> **Data supplied**:
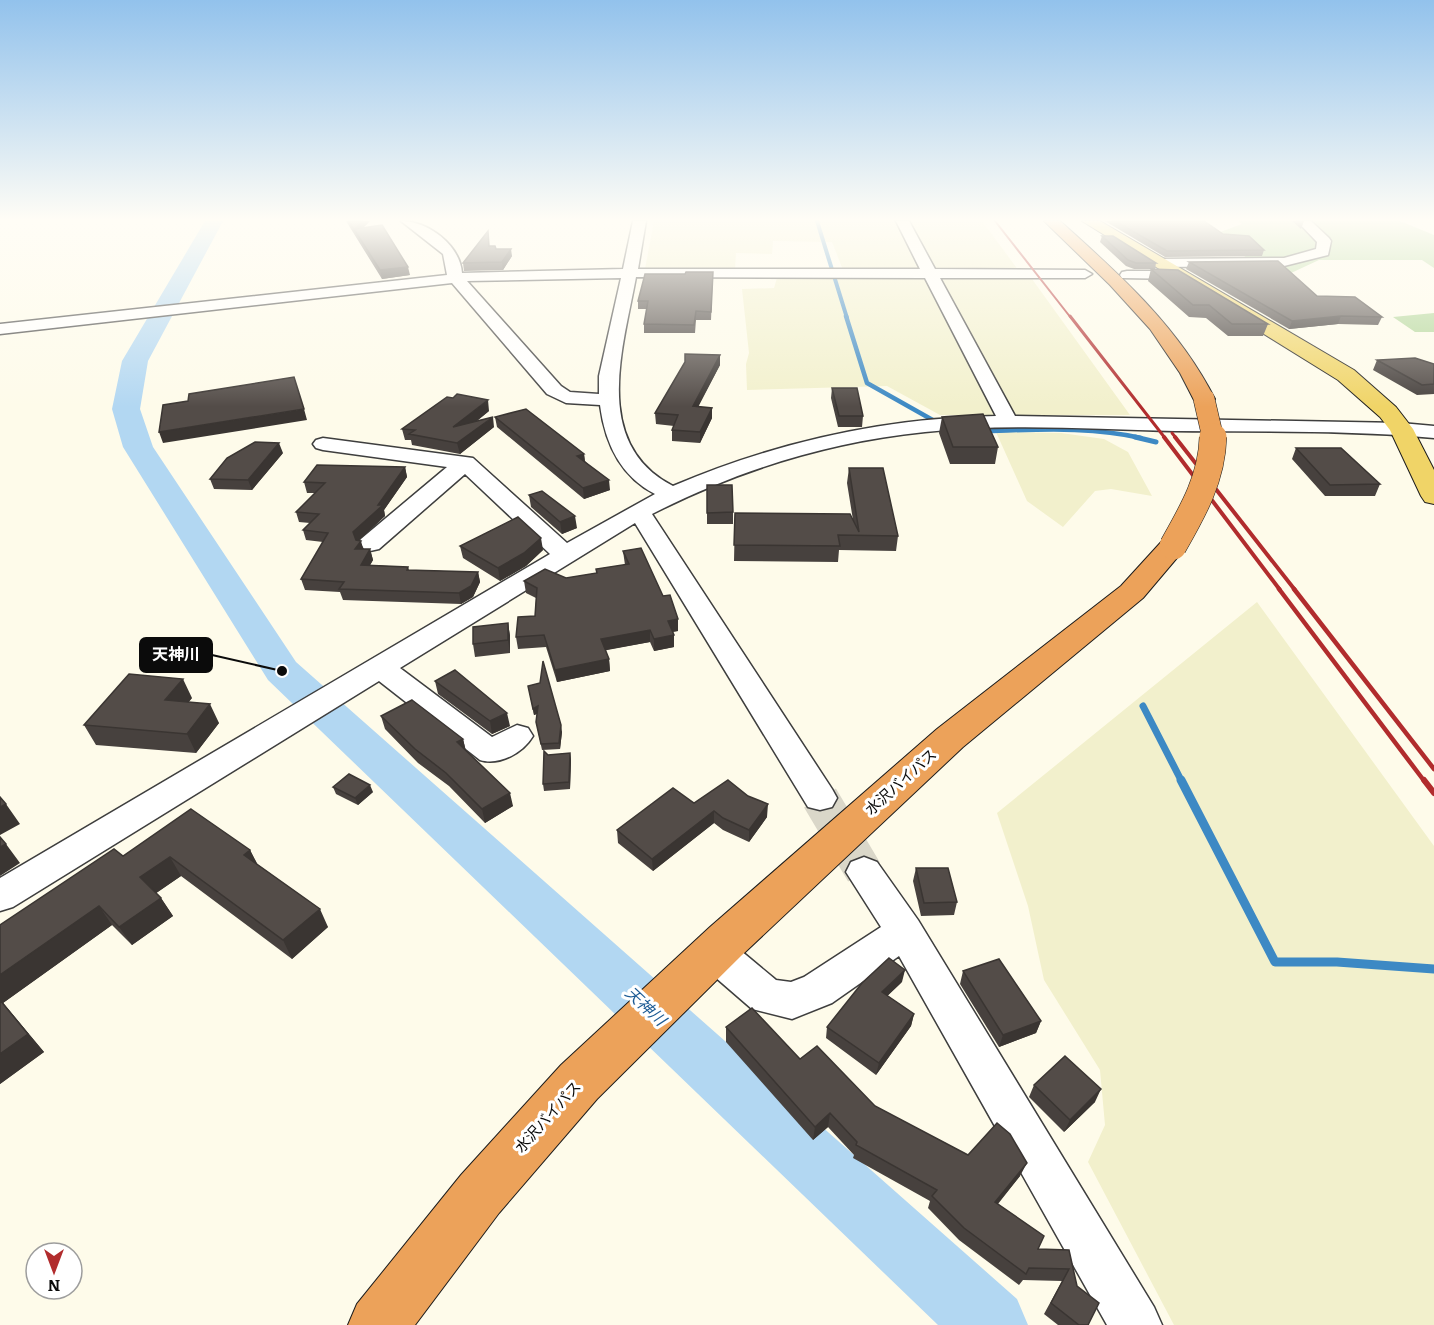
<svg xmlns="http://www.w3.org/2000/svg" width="1434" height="1325" viewBox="0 0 1434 1325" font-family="Bitter,'Noto Sans JP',serif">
<rect width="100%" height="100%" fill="#fefbea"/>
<path fill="#f2f0cc" d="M654,221H897L925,271L843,270L832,242L773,241L772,254L736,253L735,269H645Z
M905,221H982L1019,271H932Z
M777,278L1032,279L1130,415H940L887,386L747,390L746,364L749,353L742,289L774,288Z
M996,432L1061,433L1104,439L1128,452L1152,496L1111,489L1095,491L1063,527L1027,501Z
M1257,602L1434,846V1325H1174L1088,1162L1105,1125L1100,1070L1044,980L1028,906L997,813Z"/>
<path fill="#b0d596" d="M1238,221H1400L1434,235V268L1422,260H1319L1276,280L1215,234L1242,224Z
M1434,313V332H1415L1393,317Z"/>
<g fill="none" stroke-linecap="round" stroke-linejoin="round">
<path stroke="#3d89c4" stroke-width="4" d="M817,221L847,318"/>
<path stroke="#3d89c4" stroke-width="4.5" d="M846,316L867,383L938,423
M982,431C1035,430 1090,426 1141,438"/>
<path stroke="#3d89c4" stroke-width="5" d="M1135,437L1156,442"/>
<path stroke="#3d89c4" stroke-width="7" d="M1143,706L1182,782"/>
<path stroke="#3d89c4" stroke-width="9" d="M1181,780L1275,962H1337L1434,969"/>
<path fill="#b2d7f2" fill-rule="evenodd" d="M205,221H223L148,361L140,409L153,447L296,662L1017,1299L1028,1325H938L268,680L123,447L112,409L122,361Z"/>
<path stroke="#dad7c9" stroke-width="37" stroke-dasharray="37 18" stroke-linecap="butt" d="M820,798L864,872"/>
<g stroke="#3e3e3e" stroke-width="3">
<path id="minor" d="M401,221C428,221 460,245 462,273L623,269L633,221H646L638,269H920L896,221H909L935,269L1085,270L1092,274L1085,278H940L1015,416L1401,423L1434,426V438C1348,430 1261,432 1175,431C1092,429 1007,423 925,432C828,442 738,470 652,514L832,789L837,798L832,807L820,810L808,807L635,523L400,668L492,737L517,725L528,728L533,736C523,753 499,766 480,760L379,681L13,907L0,911V878L550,554L465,474L379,549L370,551L361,549L358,544L361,539L447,467L323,450L316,448L313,444L316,440L323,438L473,458L567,543L655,494C620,476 605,443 600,405L566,403L547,394L452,283L0,334V324L447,275L443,254ZM636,277L925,278L996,416C884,418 776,442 673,486C591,444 623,348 636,277ZM621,278L599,376V394L570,392L561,386L467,281Z
M1297,221H1311L1329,238L1331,241L1328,255L1284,266L1160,267L1153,263L1160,259L1284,258L1316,249L1317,242Z
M1127,271H1180L1187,275L1180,279L1122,278L1120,275L1122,272Z
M864,857L877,862L918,920L1154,1307L1162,1325H1107L899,956L832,1003L792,1019L752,1009L700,964L695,952L700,940L714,935L728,940L776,980L791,982L804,977L881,927L846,872L851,862Z"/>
</g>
<g stroke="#1c1c1c" stroke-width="2">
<path id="major" d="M1082,221H1100L1354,370L1396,407L1413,429L1434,470V504L1425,502L1421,496L1390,430L1380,417L1338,380Z"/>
</g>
<g stroke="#1c1c1c" stroke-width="2">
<path id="highway" d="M1044,221H1060C1120,275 1178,326 1215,399L1212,404L1204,406L1196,404L1180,373L1150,329L1110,285Z
M1173,538L1183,540L1187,546L1143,598L963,747L742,955L597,1099L499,1213L415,1325H348L357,1304L461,1175L561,1065L710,927L937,729L1121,586L1163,540Z"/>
</g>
<use href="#minor" fill="#fff" fill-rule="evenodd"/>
<use href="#major" fill="#f0d467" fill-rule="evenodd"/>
<use href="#highway" fill="#eca25a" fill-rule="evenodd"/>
<path stroke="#b12c2d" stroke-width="2" d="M995,221L1071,318"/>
<path stroke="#b12c2d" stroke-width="3" d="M1070,316L1165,438
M1172,433L1176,438"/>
<path stroke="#b12c2d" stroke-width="4" d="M1164,437L1280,590
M1175,437L1295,590"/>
<path stroke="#b12c2d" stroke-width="4.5" d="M1279,589L1425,782
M1294,589L1434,769"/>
<path stroke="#b12c2d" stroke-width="6" d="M1424,780L1434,793"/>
<g stroke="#1c1c1c" stroke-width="22" stroke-linecap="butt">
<path id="highway-bridge-far1" d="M1204,399L1213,438"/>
</g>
<g stroke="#1c1c1c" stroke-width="28" stroke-linecap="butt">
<path id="highway-bridge" d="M1173,546C1193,511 1212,478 1213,437"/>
</g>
<use href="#highway-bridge-far1" stroke="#eca25a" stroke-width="21"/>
<use href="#highway-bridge" stroke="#eca25a" stroke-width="27"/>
</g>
<path fill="#47413e" d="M346,221H370L363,228L410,275L382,279Z
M1105,221H1204L1223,234L1264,250L1262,256L1165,257Z
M1292,221H1304L1301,229Z
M488,231L489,246L512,256L503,270L464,271L463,263Z
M1102,236L1156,263L1155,269H1134L1126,266L1100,242Z
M1189,262L1317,296L1382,317L1378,325L1338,324L1289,329L1186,269Z
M1151,269L1268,324L1263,336H1228L1206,318L1189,317L1148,281Z
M713,272L711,320H696L695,333H644V324L647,309H638V301L685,274Z
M720,355V365L698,406L712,418L700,443L672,441V430L674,426L656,424L655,413Z
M1377,360L1434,364V394L1417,395L1373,370Z
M832,388L863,416L862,427H838L831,398Z
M489,411L477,421L494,427L460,454L412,445L411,440H405L402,429Z
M495,417L584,454L585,461L610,490L584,499L497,427Z
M942,417L998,447L995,464H950L939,433Z
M1296,448L1380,484L1375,496H1325L1292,459Z
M283,453L252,490L214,489L210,479Z
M405,467L407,477L384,510L385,516L359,540L364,549H370L373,560L370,565L408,567L409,570L478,572L480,582L473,597L461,604L343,600L340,592L305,590L301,579L323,542L306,540L303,530L310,523L299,522L296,512L315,493H307L304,482Z
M849,468L898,536L896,551L839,550L838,562L734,561L735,513L853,520L847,483Z
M707,485L733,512V524H707Z
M529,495L577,528L562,534L531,507Z
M460,546L543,550L526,566L500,581L463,558Z
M623,551L678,631L673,632L674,635V647L654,651L650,642L605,650L609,659L610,671L557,682L546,647L518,649L516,637L535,616L536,598L526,593L524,581L566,578L597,573L596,569L625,565Z
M508,623L510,636V653L475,657L473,644Z
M435,681L510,726L492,734L438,694Z
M528,686L562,732L560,749L542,750L536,722L537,714L534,715Z
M192,698L188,702L219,723L196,753L96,745L84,725Z
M381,716L463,739L466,751L513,806L485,823L449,786L418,763L385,729Z
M570,753L571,760L570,789L544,791L543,784L548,755Z
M333,787L373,792L358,805L336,794Z
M694,803L767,817L749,842L723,830L714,823L653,871L618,843L617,830Z
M250,850L257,864L328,927L292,959L181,876L156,893L161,898L173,916L132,945L112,925L3,1003L44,1052L0,1084V925L123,856Z
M916,868L957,902L954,915L921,916L913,881Z
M963,971L1041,1021L1036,1033L999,1047L960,984Z
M902,982L887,996L914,1014L911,1026L876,1075L826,1038L827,1027Z
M726,1027L800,1059L875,1106L968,1155L1020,1176L998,1204L1038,1249L1069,1250L1077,1286L1088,1325H1058L1044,1314L1062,1281L1023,1280L1019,1285L959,1240L928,1208L930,1201L853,1158L854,1155L828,1127L813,1140L726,1042Z
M1034,1085L1095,1102L1064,1132L1029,1097Z"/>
<path fill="#3a3532" d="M362,221H370L357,233L354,229Z
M511,249L512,256L503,270L502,262Z
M408,267L410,275L382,279L380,270Z
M1341,316L1338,324L1289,329L1292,321Z
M720,355V365L693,417V406Z
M488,400L489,411L455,438L453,427Z
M712,408V418L700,443V432Z
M304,409L307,420L163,443L159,432Z
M493,417L494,427L460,454L457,443Z
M279,443L283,453L252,490L248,480Z
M584,454L585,464L577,456Z
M405,467L407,477L384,510L385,516L356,543L353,532L378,505Z
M609,480L610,490L584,499L583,488Z
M575,516L577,528L562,534L560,522Z
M541,538L543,550L526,566L500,581L498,568Z
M361,541L364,552L355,549Z
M370,549L373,560L364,576L361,565Z
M478,572L480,582L473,597L461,604L459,593Z
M678,619V631L668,632V621Z
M508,623L510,636V653L508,640Z
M650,630V642L602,651L601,639Z
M674,635V647L654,651V639Z
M609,659L610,671L557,682L555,670Z
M183,679L192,698L175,720L165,700Z
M210,704L219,723L196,753L187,734Z
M538,706L539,713L534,715L533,709Z
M507,713L510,726L492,734L490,721Z
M561,725L562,732L560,749L559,743Z
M463,739L466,752L457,742Z
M570,753L571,760L570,789L569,782Z
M370,785L373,792L358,805L355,798Z
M510,793L513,806L485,823L482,809Z
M6,804L20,824L0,835V807Z
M768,804L767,817L749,842V830Z
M714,811V823L653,871L652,859Z
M6,844L20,863L0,876V847Z
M250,850L260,869L244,855Z
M170,857L181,876L152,896L140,877Z
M161,898L173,916L132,945L119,927Z
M99,906L112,925L3,1003L44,1052L0,1084V975Z
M320,909L328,927L292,959L283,940Z
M905,970L902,982L879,1004L882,992Z
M914,1014L911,1026L876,1075L879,1063Z
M1041,1021L1036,1033L999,1047L1003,1035Z
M1101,1089L1095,1102L1064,1132L1070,1120Z
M830,1113L828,1127L813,1140L815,1127Z
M1027,1163L1020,1176L989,1214L995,1202Z"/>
<path fill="#534c48" stroke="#3a3532" stroke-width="1.5" d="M349,221H362L354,230Z
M1115,221H1204L1223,234L1249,236L1264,250L1167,251Z
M382,225L408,267L380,270L354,229Z
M488,231L489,246H495L496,249H511L502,262L463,263Z
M1102,236H1113L1156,263H1136L1128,260Z
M1278,261L1317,296L1355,297L1382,317L1341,316L1292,321L1189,262Z
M1151,269L1178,270L1268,324H1232L1209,305H1193Z
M686,272H713L711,312L696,311L694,325L644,324L648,301H638L645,274H685Z
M685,354L720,355L693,406L712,408L700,432L672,430L678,415L655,413L685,362Z
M1415,358L1434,364V384L1422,385L1377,360Z
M294,377L304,409L159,432L163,405L188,401L189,394Z
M832,388H857L863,416H839Z
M457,394L488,400L453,427L493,417L457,443L409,434L415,430L402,429L447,397L453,398Z
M526,409L584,454L577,456L609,480L583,488L495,417Z
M983,414L998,447H953L942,417Z
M255,442L279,443L248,480L210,479L227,458Z
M1296,448H1341L1380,484L1330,485Z
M317,465L405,467L378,505H383L353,532L356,540L361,541L355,549H370L361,565L408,567L407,570L478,572L471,586L459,593L339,589L344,582L301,579L328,533L303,530L319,514L296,512L325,483L304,482Z
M849,468H883L898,536L838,535L840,546L734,545L735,513L850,514L859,532Z
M707,485H732L733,512L707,513Z
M542,491L575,516L560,522L529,495Z
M518,517L541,538L524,553L498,568L460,546Z
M641,548L663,596L670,595L678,619L668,621L674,635L654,639L650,630L601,639L609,659L555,670L544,635L516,637L518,617L535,616L537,588L524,581L545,569L566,578L597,573L596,569L629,564L623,551Z
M508,623V640L473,644V627Z
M543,661L561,725L559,743L541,744L536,722L538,706L533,709L528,686L540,683Z
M455,670L507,713L490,721L435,681Z
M129,674L183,679L165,700L210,704L187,734L84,725Z
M412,700L463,739L457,742L510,793L482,809L446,773L415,749L381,716Z
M544,751L548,755L570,753L569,782L543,784Z
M349,774L370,785L355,798L333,787Z
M728,780L748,796L768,804L749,830L723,818L714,811L652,859L617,830L673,788L694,803Z
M0,797L6,804L0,807Z
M191,809L250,850L244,855L320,909L283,940L170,857L140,877L161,898L119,927L99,906L0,975V925L114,849L123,856Z
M0,837L6,844L0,847Z
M916,868H948L957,902L924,903Z
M889,958L905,970L882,992L914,1014L879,1063L827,1027L862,983Z
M999,959L1041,1021L1003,1035L963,971Z
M0,1000L28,1034L0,1054Z
M752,1008L800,1059L817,1046L875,1106L968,1155L997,1123L1010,1134L1027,1163L995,1202L1044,1236L1038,1249L1069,1250L1077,1286L1099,1303L1088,1325H1079L1051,1303L1069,1269L1029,1268L1026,1274L964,1228L932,1196L937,1190L856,1145L857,1142L830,1113L815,1127L726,1027Z
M1065,1056L1101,1089L1070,1120L1034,1085Z"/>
<linearGradient id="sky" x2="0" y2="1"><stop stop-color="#92c2ec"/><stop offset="0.54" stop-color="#fffdf6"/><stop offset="1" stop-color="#fffdf6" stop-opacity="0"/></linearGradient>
<rect width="1434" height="407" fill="url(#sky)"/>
<g text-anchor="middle" stroke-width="6" stroke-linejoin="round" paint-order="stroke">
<g font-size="15" fill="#0b0b0b" stroke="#fff">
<text transform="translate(901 782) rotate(-42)" y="5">水沢バイパス</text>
<text transform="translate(548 1117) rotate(-48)" y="5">水沢バイパス</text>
</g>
<g font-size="16" font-style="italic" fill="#1d5b94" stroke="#fff">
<text transform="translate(646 1006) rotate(43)" y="6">天神川</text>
</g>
</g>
<path fill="none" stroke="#0b0b0b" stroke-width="2" d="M282 671L212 655"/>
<circle fill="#0b0b0b" stroke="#fff" stroke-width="2" cx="282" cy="671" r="6"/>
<rect fill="#0b0b0b" stroke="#0b0b0b" stroke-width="2" x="140" y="638" width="72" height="34" rx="6"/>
<g font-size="16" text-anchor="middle" font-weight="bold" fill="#fff">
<text x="176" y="660">天神川</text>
</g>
<g transform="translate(54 1271) rotate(180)"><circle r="28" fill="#ffffff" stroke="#9d9d9d" stroke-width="1.5"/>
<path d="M0-4.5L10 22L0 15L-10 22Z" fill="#b12c2d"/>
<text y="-9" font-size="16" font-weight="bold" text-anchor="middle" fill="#0b0b0b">N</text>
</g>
</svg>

> **Directions for this task**:
Taking the entries above, write out exactly the lines starting with the line containing "M6,804L20,824L0,835V807Z" and going on through the line containing "M542,491L575,516L560,522L529,495Z", both included, and nothing else.

> **Written solution**:
M6,804L20,824L0,835V807Z
M768,804L767,817L749,842V830Z
M714,811V823L653,871L652,859Z
M6,844L20,863L0,876V847Z
M250,850L260,869L244,855Z
M170,857L181,876L152,896L140,877Z
M161,898L173,916L132,945L119,927Z
M99,906L112,925L3,1003L44,1052L0,1084V975Z
M320,909L328,927L292,959L283,940Z
M905,970L902,982L879,1004L882,992Z
M914,1014L911,1026L876,1075L879,1063Z
M1041,1021L1036,1033L999,1047L1003,1035Z
M1101,1089L1095,1102L1064,1132L1070,1120Z
M830,1113L828,1127L813,1140L815,1127Z
M1027,1163L1020,1176L989,1214L995,1202Z"/>
<path fill="#534c48" stroke="#3a3532" stroke-width="1.5" d="M349,221H362L354,230Z
M1115,221H1204L1223,234L1249,236L1264,250L1167,251Z
M382,225L408,267L380,270L354,229Z
M488,231L489,246H495L496,249H511L502,262L463,263Z
M1102,236H1113L1156,263H1136L1128,260Z
M1278,261L1317,296L1355,297L1382,317L1341,316L1292,321L1189,262Z
M1151,269L1178,270L1268,324H1232L1209,305H1193Z
M686,272H713L711,312L696,311L694,325L644,324L648,301H638L645,274H685Z
M685,354L720,355L693,406L712,408L700,432L672,430L678,415L655,413L685,362Z
M1415,358L1434,364V384L1422,385L1377,360Z
M294,377L304,409L159,432L163,405L188,401L189,394Z
M832,388H857L863,416H839Z
M457,394L488,400L453,427L493,417L457,443L409,434L415,430L402,429L447,397L453,398Z
M526,409L584,454L577,456L609,480L583,488L495,417Z
M983,414L998,447H953L942,417Z
M255,442L279,443L248,480L210,479L227,458Z
M1296,448H1341L1380,484L1330,485Z
M317,465L405,467L378,505H383L353,532L356,540L361,541L355,549H370L361,565L408,567L407,570L478,572L471,586L459,593L339,589L344,582L301,579L328,533L303,530L319,514L296,512L325,483L304,482Z
M849,468H883L898,536L838,535L840,546L734,545L735,513L850,514L859,532Z
M707,485H732L733,512L707,513Z
M542,491L575,516L560,522L529,495Z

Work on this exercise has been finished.